En janvier, Twitter a publié son propre système de vérification des faits sous le bien intitulé Birdwatch. Le programme pilote était «un moyen pour les utilisateurs de Twitter d’identifier et de fournir un contexte précieux sur des informations trompeuses». Ceux qui souhaitent signaler l’exactitude ou l’absence de précision dans un tweet devraient s’inscrire à Birdwatch et offrir des «notes» expliquant pourquoi ils pensent qu’une déclaration est douteuse et doit être corrigée.

Malheureusement, les analystes de Poynter a constaté que moins de la moitié des utilisateurs de Birdwatch proposent des sources et des citations officielles pour soutenir leurs correctifs. Aussi, en rendant les choses encore plus polarisées, Poynter rapporte que la rhétorique utilisée par les fact-checkers de Birdwatch est clairement partisan. Le Poynter rapport plonge dans plus de 2600 notes d’utilisateurs de Birdwatch avec 8200 notes pour le contenu tweeté.

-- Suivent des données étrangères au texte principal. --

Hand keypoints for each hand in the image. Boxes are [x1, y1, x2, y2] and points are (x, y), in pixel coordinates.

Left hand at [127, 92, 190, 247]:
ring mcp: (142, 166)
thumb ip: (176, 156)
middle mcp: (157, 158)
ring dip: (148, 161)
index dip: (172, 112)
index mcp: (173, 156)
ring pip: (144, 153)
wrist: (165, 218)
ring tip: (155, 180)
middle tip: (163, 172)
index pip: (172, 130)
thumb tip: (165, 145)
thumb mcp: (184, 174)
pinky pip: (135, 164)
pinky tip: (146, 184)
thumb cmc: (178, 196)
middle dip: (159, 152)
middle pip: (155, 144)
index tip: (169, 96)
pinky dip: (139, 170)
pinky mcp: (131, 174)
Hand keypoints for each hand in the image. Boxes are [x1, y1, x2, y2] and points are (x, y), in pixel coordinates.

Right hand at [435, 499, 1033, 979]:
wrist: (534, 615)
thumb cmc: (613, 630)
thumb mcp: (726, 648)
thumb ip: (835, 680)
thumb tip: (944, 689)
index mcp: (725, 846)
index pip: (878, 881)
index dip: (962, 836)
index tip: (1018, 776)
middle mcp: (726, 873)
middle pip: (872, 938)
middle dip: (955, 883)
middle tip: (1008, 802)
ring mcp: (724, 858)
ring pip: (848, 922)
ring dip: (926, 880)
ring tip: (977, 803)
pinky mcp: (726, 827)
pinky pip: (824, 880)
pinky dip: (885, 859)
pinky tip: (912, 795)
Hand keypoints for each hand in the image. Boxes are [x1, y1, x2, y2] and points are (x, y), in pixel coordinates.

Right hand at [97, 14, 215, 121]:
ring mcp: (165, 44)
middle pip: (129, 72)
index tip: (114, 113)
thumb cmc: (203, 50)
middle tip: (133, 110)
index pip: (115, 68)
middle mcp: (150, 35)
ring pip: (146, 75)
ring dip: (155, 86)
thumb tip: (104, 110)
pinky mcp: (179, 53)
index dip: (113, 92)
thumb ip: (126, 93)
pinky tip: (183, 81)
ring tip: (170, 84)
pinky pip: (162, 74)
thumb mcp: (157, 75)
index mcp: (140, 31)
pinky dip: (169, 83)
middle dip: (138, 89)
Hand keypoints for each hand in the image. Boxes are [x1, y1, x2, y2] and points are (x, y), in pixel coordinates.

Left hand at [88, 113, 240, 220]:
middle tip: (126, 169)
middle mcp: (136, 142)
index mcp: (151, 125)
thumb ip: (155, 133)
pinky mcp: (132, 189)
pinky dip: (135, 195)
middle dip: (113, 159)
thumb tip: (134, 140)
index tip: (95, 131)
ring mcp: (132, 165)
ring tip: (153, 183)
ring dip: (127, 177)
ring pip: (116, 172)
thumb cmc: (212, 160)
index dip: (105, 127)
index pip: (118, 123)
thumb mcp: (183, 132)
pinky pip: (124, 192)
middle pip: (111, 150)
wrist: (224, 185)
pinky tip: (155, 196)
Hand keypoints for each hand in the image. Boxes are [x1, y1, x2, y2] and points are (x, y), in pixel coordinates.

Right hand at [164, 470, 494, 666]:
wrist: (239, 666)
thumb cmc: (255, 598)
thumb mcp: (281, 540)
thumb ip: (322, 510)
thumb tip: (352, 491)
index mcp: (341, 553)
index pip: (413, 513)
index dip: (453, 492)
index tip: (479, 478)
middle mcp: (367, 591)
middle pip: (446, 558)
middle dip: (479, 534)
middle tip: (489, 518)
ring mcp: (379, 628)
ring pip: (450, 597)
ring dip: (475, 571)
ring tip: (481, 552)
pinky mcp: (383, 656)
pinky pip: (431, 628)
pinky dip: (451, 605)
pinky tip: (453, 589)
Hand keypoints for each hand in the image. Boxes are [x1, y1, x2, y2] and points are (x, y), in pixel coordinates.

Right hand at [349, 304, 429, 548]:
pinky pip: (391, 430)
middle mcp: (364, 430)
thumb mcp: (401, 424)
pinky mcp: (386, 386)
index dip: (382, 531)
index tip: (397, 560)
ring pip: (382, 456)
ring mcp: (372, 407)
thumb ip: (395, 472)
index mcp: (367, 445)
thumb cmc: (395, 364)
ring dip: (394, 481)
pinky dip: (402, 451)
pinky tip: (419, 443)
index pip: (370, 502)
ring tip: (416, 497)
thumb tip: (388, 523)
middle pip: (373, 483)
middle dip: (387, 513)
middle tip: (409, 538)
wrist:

Distribuer la modération du contenu et la vérification des faits à un public occasionnel ne pouvait que produire des résultats aussi troublants. La bonne chose est que Birdwatch en est encore à ses balbutiements et – espérons-le – ses créateurs sont ouverts à de sérieux commentaires.

Contexte – Deuxième Poynter, un tweet particulier du controversé YouTuber Tim Pool a été signalé comme malveillant après que Pool ait affirmé que la course à la présidentielle américaine de 2020 avait été « truquée ». Les utilisateurs de Birdwatch, cependant, ont déclaré que le tweet de Pool n’était pas trompeur. D’autres utilisateurs ont même trouvé la plainte « utile » jusqu’à ce que Twitter modifie son algorithme et supprime la note du tweet de Pool. À la suite de ce changement d’algorithme, une note doit maintenant avoir cinq notes pour gagner le label «Noté utile» sur Birdwatch.

Ce que Twitter peut faire pour atténuer la situation – Ce sont les difficultés croissantes de l’aile de vérification des faits du crowdsourcing de Twitter. Et ils ne feront qu’empirer si le réseau n’introduit pas de règles convaincantes pour les utilisateurs de Birdwatch.

Comme, comment Poynter recommande, les utilisateurs de Birdwatch devraient être tenus de fournir au moins une source officielle lors de l’émission d’un correctif. Cela aide à encourager des vérifications croisées et une recherche plus étroite. Twitter devrait également employer une équipe pour surveiller ces utilisateurs de Birdwatch et devrait, pour encourager une vérification solide, promouvoir les utilisateurs de Birdwatch qui vérifient correctement les tweets.

D’un autre côté, Twitter devrait éviter activement de promouvoir les utilisateurs de Birdwatch qui poussent de fausses déclarations et une rhétorique hyperpartisane, qu’elle soit conservatrice ou libérale. Le pourpose de Poynter rapport ne vise pas à décourager la plate-forme de Jack Dorsey de rechercher la transparence et la précision, mais de dire: il y a beaucoup de travail à faire. Des étapes comme celles mentionnées ci-dessus semblent mineures, mais leur mise en œuvre peut améliorer la santé du dialogue social et du débat, ce qui semble soudainement passionné par Dorsey.